For some audience members, the film might feel similar to previous end-of-the-year holiday films such as “Marriage Blue” (2013) and “New Year Blues” (2021), but Kwak emphasized that he did his best to differentiate “A Year-end Medley” from other cliched Christmas movies.
“I thought of this film as one that contains seven different romantic dramas,” he said. “I heard some reviews that the story uses many clichés related to the genre, but there are also many distinct, but empathetic moments that I put in this film. For instance, when So-jin [played by Han] confesses her love for her newly-wed friend Seung-hyo in the elevator, or the way each couple confesses their love differently to each other. Maybe they are types of clichés [that we’ve seen before] but I believe that the story deviates from previous romance films in a way that audiences will feel more empathetic [toward the characters].”
The director said he was abundantly influenced by his daughter in her late 20s, especially regarding the love triangle between So-jin, Seung-hyo and Young-joo. So-jin and Seung-hyo have been friends for over a decade since meeting in college, and she has been trying to muster up the courage to confess her feelings to him when he one day announces that he’s getting married.
“We [my daughter and I] almost fought when we were discussing the script,” Kwak said. “We went to the brink of getting red in our faces (smiles). She was definitively on the side of Young-joo, which I didn’t understand at first, because I gravitated toward the perspective of So-jin, since she is our protagonist. I thought it would be better if Seung-hyo also revealed his emotions at some point in the story and share with So-jin when he had feelings for her. But my daughter really put her foot down on that one. She said that it would be unacceptable. She was like, ‘think of me as Young-joo, and how would you feel if my fiancé confessed his feelings for someone else?’ I would retort back, ‘but the protagonist here is So-jin!’ And we would argue back and forth [regarding the love triangle].”

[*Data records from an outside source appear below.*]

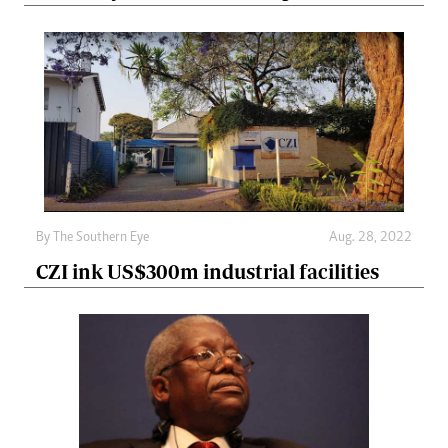
By The Southern Eye
Aug. 28, 2022
CZI ink US$300m industrial facilities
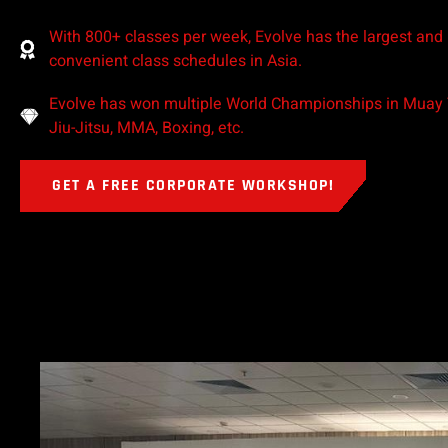
With 800+ classes per week, Evolve has the largest and
convenient class schedules in Asia.
Evolve has won multiple World Championships in Muay T
Jiu-Jitsu, MMA, Boxing, etc.
GET A FREE CORPORATE WORKSHOP!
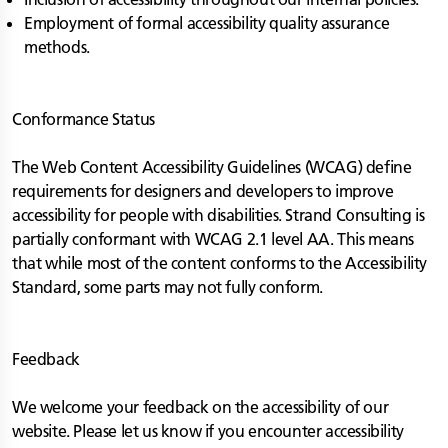
Employment of formal accessibility quality assurance
methods.
Conformance Status
The Web Content Accessibility Guidelines (WCAG) define
requirements for designers and developers to improve
accessibility for people with disabilities. Strand Consulting is
partially conformant with WCAG 2.1 level AA. This means
that while most of the content conforms to the Accessibility
Standard, some parts may not fully conform.
Feedback
We welcome your feedback on the accessibility of our
website. Please let us know if you encounter accessibility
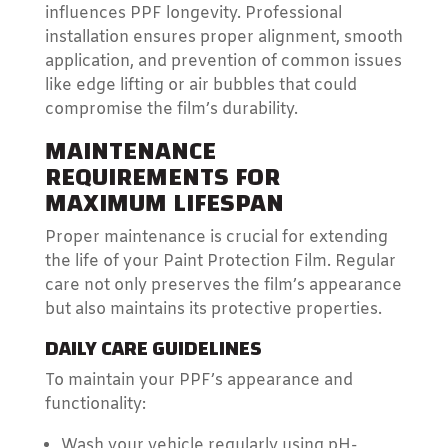
influences PPF longevity. Professional
installation ensures proper alignment, smooth
application, and prevention of common issues
like edge lifting or air bubbles that could
compromise the film’s durability.
MAINTENANCE
REQUIREMENTS FOR
MAXIMUM LIFESPAN
Proper maintenance is crucial for extending
the life of your Paint Protection Film. Regular
care not only preserves the film’s appearance
but also maintains its protective properties.
DAILY CARE GUIDELINES
To maintain your PPF’s appearance and
functionality:
Wash your vehicle regularly using pH-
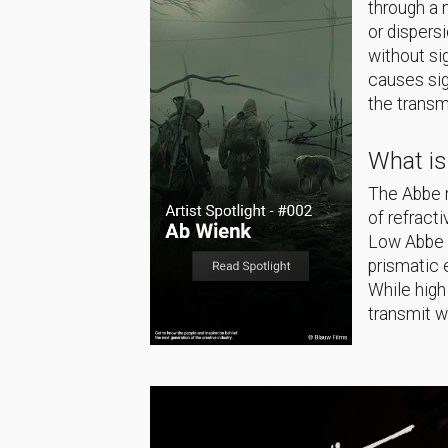
through a 
or dispers
without si
causes sig
the transm
What i
The Abbe n
of refract
Low Abbe n
prismatic 
While high
transmit w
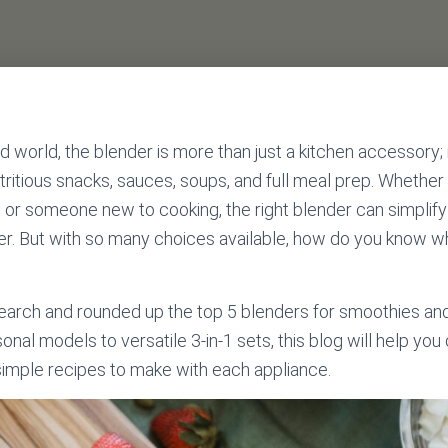
d world, the blender is more than just a kitchen accessory; i
utritious snacks, sauces, soups, and full meal prep. Whether
t, or someone new to cooking, the right blender can simplify
ier. But with so many choices available, how do you know whi
earch and rounded up the top 5 blenders for smoothies and
al models to versatile 3-in-1 sets, this blog will help yo
simple recipes to make with each appliance.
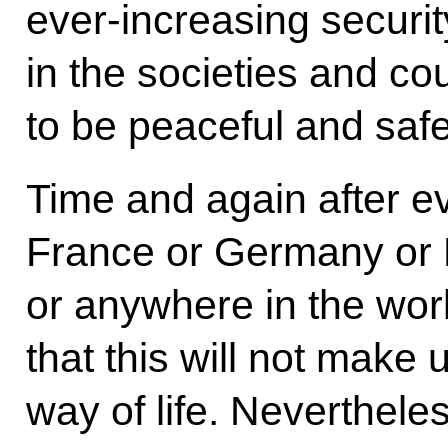
ever-increasing securit
in the societies and co
to be peaceful and safe
Time and again after ev
France or Germany or R
or anywhere in the wor
that this will not make
way of life. Nevertheless,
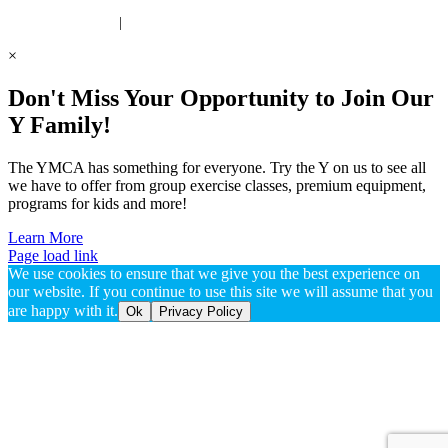
 United Way Partner
|
Privacy Policy
×
Don't Miss Your Opportunity to Join Our
Y Family!
The YMCA has something for everyone. Try the Y on us to see all
we have to offer from group exercise classes, premium equipment,
programs for kids and more!
Learn More
Page load link
We use cookies to ensure that we give you the best experience on
our website. If you continue to use this site we will assume that you
are happy with it.
Ok
Privacy Policy
Go
to
Top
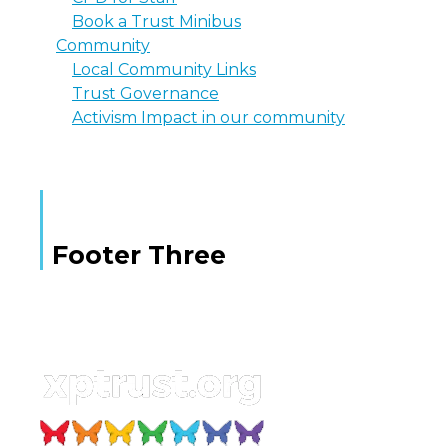
Book a Trust Minibus
Community
Local Community Links
Trust Governance
Activism Impact in our community
Footer Three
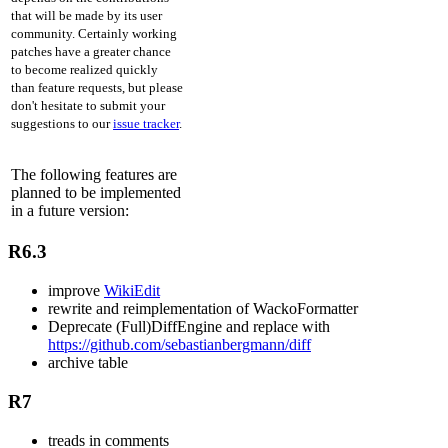
that will be made by its user
community. Certainly working
patches have a greater chance
to become realized quickly
than feature requests, but please
don't hesitate to submit your
suggestions to our
issue tracker
.
The following features are
planned to be implemented
in a future version:
R6.3
improve
WikiEdit
rewrite and reimplementation of WackoFormatter
Deprecate (Full)DiffEngine and replace with
https://github.com/sebastianbergmann/diff
archive table
R7
treads in comments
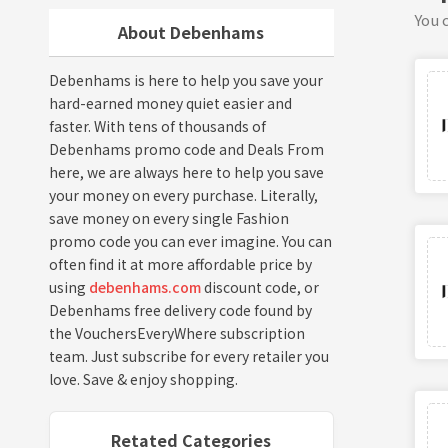
You c
About Debenhams
Debenhams is here to help you save your
hard-earned money quiet easier and
faster. With tens of thousands of
Debenhams promo code and Deals From
here, we are always here to help you save
your money on every purchase. Literally,
save money on every single Fashion
promo code you can ever imagine. You can
often find it at more affordable price by
using
debenhams.com
discount code, or
Debenhams free delivery code found by
the VouchersEveryWhere subscription
team. Just subscribe for every retailer you
love. Save & enjoy shopping.
Retated Categories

“A Year-end Medley” has also received praise for its casting and how each actor seemed to be perfectly suited to their respective roles. Kwak, who’s been in the film industry for over 30 years, has a knack for drawing out the best of each actor in his films and making their roles iconic parts of their repertoires, for example Jun Ji-hyun in “My Sassy Girl” and “Windstruck” and Son Ye-jin and Cho Seung-woo in “The Classic.”
“I was looking through the reviews yesterday and one of the best things I saw was ‘who could depict Lee Hye-yeong as this adorable being if it wasn’t for Kwak Jae-yong?’” he said. “I think that’s [one of] my strong points. I observe the actor and try to find what makes them attractive. Sometimes if things go wrong and we clash on the interpretation of the character, the relationship between the director and the actor can get frosty. Sometimes the actor wants this but the director doesn’t, or the other way around. As for me, I don’t think I’m the type who has an iron-clad will to see something through as a director. I quickly give up on things that cannot be helped and try to find something else in the actor. Actors each have different charms, and I do not believe that they need to push themselves into a role when clearly they feel uncomfortable about it.”